> Work to complete
Reproduce, character for character, only the lines from the one containing "Adatvédelmi Tájékoztató" through the one containing "GESTIONE DELLO", both included.

(Beginning of The data)

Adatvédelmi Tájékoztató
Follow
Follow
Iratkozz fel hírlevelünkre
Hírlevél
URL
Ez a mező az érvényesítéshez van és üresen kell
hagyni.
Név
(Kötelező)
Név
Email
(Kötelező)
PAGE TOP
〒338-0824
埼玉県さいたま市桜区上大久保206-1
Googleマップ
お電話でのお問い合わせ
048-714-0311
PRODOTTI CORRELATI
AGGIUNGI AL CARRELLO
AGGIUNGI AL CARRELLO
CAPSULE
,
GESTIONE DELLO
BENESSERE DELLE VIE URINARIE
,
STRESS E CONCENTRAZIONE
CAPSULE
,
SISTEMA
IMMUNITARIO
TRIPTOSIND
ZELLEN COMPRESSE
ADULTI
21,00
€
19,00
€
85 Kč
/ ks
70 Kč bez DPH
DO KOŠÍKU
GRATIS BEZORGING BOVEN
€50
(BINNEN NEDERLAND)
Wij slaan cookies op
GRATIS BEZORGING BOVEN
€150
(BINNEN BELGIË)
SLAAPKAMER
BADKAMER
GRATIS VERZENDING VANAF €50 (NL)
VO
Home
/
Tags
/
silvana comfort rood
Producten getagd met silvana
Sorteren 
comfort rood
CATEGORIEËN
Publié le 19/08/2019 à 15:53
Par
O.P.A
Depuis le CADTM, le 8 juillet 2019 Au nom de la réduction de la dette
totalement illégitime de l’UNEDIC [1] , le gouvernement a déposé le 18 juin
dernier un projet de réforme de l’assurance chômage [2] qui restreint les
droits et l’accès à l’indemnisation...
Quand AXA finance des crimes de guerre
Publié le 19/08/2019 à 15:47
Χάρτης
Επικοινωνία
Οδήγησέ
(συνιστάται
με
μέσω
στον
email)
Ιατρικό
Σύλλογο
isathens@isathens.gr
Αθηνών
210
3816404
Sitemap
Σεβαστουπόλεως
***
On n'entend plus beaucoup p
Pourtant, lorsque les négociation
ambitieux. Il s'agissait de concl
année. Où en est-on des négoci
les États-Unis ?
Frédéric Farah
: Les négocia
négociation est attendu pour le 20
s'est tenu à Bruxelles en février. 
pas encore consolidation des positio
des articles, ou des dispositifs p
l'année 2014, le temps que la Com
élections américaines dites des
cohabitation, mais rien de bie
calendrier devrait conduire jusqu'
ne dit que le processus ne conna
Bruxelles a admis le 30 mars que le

(End of The data)
(Beginning of The data)

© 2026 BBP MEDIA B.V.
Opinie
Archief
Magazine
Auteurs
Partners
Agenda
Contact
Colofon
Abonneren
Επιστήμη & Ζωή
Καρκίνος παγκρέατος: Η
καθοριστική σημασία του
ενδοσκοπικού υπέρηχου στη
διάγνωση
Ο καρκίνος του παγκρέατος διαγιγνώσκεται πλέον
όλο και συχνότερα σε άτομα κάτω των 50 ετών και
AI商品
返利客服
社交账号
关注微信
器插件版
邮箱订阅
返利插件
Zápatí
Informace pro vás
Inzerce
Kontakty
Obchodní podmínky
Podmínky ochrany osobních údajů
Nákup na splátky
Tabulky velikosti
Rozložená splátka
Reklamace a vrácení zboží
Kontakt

(End of The data)

> Response area
Adatvédelmi Tájékoztató
Follow
Follow
Iratkozz fel hírlevelünkre
Hírlevél
URL
Ez a mező az érvényesítéshez van és üresen kell
hagyni.
Név
(Kötelező)
Név
Email
(Kötelező)
PAGE TOP
〒338-0824
埼玉県さいたま市桜区上大久保206-1
Googleマップ
お電話でのお問い合わせ
048-714-0311
PRODOTTI CORRELATI
AGGIUNGI AL CARRELLO
AGGIUNGI AL CARRELLO
CAPSULE
,
GESTIONE DELLO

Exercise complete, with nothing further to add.